A third body was found Friday afternoon as fire officials and investigators worked the scene of the deadly blast and fire in the Washington, D.C. suburb of Silver Spring, Montgomery Police said. Other people are missing, but authorities have not determined an exact number.
"Our investigation leads us to the conclusion that a number of people are still within the remains of the buildings," Montgomery County Assistant Police Chief Russ Hamill told reporters. He earlier said that no one still inside the building is expected to be alive.
Fire officials on Thursday had initially said five to seven people were unaccounted for. Hamill said some people previously thought missing were located, but he said Friday authorities an exact number had not been finalized.
The blast erupted late Wednesday just before midnight, and a fire raged for two hours. Residents told NBC Washington they smelled gas in recent weeks, and some said they didn't feel their complaints were taken seriously.
"I've been smelling gas for weeks. I called 911, they came and told us it smelled like incense," Resident Adrian Boya told the station. "That's pretty sad. It's like they didn't take us seriously."
Montgomery County Executive Ike Leggett said that a call about gas was made on July 25, but officials were still gathering information whether other complaints were made.
The federal Bureau of Alcohol, Tobacco, Firearms and Explosives are assisting with the investigation, and sent arson and bomb investigators to the scene.

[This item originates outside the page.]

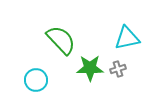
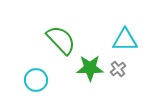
cyan triangle: moved 2 px left, 2 px down; rotated 12 degrees clockwise
gray cross: rotated 21 degrees counterclockwise
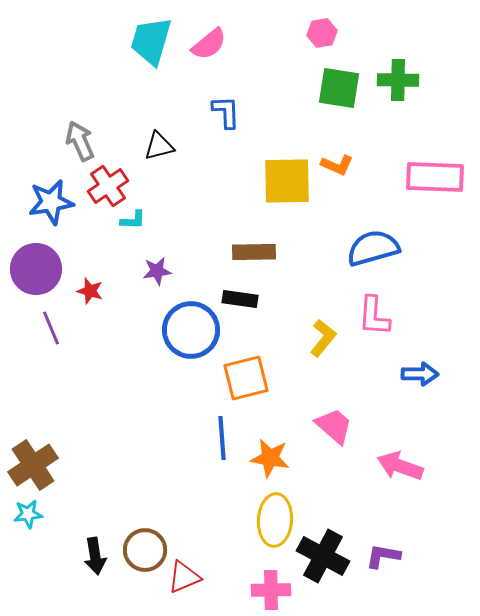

Thirty-one people were injured and taken to hospitals. Three firefighters were also hurt. All of those hospitalized after the blast and fire have been identified, Hamill said. The three bodies that were recovered have not yet been identified.
Fire personnel were working Friday to secure and stabilize parts of the damaged building so searchers and investigators can safely enter.
"It's a collapse hazard, which is a dangerous situation for the personnel," acting county fire chief David Steckel said.
Hamill urged family and friends of missing residents to call police. He said investigators have accounted for 110 residents of the buildings. "Our investigators will continue with this endeavor until we can account for everyone that was within the buildings," Hamill said.